Bei der Hautalterung spielen viele Faktoren eine Rolle. So sind nur 30 Prozent genetische Veranlagung, den Rest haben wir selber mit in der Hand. Eine hohe Feinstaubbelastung und Umweltgifte tragen zu einer beschleunigten Hautalterung bei. Worauf man selber aktiv Einfluss nehmen kann, ist die Lebensweise. Wer regelmäßig ausreichend schläft, sich viel bewegt, das persönliche Stresslevel niedrig hält und auf Rauchen, sowie übermäßigen Alkoholkonsum verzichtet, tut seiner Haut schon mal etwas Gutes. Besonders wichtig bei Hauterkrankungen und für ein faltenarmes Äußeres ist eine gesunde Ernährung: "Die Haut wird geschützt, erneuert und repariert. Dazu braucht sie Eiweiße, Kohlenhydrate und Fett sowie Mikronährstoffe, also Vitamine, Mineralstoffe, Omega-Fettsäuren und sekundäre Pflanzenstoffe, etwa Pflanzenfarbstoffe", sagt Adler. Um Nährstoffmängel wie Zinkmangel oder Eisenmangel auszuschließen, empfiehlt die Hautärztin einen Bluttest.

Adler zufolge sollte man auch der Gesundheit zuliebe auf Zucker, Weißmehl, Junk Food sowie Fertigprodukte verzichten. Stattdessen gilt es, viel Obst und Gemüse zu essen. Omega-3-Fettsäuren (zum Beispiel in Lachs, Leinöl oder Walnüssen) wirken zudem anti-entzündlich. Auch gut für die Haut ist eine Knochenbrühe: "Die Hyaluronsäure und das Kollagen aus dem Knochen bauen die Haut auf und strafft das Bindegewebe", betont die Hautärztin. Wer nicht kochen mag, kann Hyaluronsäure und Kollagen aber auch als Nahrungsergänzungsmittel zu sich nehmen.
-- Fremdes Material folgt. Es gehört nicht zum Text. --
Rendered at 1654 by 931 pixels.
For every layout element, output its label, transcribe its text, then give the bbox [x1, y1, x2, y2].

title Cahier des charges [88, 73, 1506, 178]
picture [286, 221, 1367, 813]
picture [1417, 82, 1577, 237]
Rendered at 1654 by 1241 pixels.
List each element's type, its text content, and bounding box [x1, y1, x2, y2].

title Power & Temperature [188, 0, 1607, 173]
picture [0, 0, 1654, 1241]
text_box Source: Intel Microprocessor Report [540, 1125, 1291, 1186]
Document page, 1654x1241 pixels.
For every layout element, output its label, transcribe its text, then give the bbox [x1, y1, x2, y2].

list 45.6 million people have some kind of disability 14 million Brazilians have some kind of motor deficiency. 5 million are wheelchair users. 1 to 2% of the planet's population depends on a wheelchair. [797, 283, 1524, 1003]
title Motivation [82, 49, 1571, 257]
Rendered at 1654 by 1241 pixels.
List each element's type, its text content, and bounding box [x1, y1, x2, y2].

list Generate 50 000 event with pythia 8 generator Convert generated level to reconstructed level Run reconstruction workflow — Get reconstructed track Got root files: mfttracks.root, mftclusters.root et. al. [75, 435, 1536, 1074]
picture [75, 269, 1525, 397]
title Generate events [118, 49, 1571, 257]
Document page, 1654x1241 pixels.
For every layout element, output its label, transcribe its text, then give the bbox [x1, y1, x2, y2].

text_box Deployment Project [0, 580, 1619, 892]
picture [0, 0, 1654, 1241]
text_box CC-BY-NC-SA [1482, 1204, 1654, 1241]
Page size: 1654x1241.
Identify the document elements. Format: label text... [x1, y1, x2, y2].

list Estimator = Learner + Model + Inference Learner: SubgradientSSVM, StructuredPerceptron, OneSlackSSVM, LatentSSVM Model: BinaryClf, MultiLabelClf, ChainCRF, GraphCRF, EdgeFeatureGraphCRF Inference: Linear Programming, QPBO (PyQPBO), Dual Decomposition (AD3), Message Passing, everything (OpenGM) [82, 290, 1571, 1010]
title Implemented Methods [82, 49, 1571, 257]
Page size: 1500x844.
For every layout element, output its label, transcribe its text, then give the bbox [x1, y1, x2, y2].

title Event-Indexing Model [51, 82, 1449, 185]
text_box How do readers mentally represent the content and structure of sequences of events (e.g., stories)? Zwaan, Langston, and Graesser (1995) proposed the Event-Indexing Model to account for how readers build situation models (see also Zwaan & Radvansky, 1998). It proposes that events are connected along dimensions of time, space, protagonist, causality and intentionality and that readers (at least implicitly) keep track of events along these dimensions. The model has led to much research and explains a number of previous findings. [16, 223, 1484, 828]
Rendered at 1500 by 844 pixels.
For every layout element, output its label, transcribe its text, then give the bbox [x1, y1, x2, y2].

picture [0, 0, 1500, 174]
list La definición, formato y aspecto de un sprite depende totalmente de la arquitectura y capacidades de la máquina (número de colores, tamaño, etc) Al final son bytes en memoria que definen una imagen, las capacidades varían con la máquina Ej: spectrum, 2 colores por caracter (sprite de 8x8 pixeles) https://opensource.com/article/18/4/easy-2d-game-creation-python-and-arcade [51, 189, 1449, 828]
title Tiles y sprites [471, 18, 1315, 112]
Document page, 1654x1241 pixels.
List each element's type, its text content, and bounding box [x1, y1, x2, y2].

Eine gesunde Darmflora ist besonders wichtig: "Es gibt verschiedene Studien, die zeigen, dass Hautprobleme mit dem Mangel an verschiedenen Bakterienstämmen zusammenhängen", sagt Adler. Doch das ist noch nicht alles, denn eine schlechte Darmflora macht sich nicht nur in Hautproblemen bemerkbar, sondern lässt die Haut auch schneller altern: "Wer keine Artenvielfalt im Darm, oder entzündungsfördernde Bakterien im Überschuss hat, altert schneller", warnt die Hautärztin. Um die Darmflora wieder aufzubauen, sollte man daher viele lösliche Ballaststoffe und fermentierte Lebensmittel wie unpasteurisiertes Sauerkraut, Kefir oder Joghurt essen. Ebenso können auch Probiotika eingesetzt werden. Hier sollte man sich in der Apotheke oder beim Hautarzt beraten lassen, welches Produkt das richtige ist.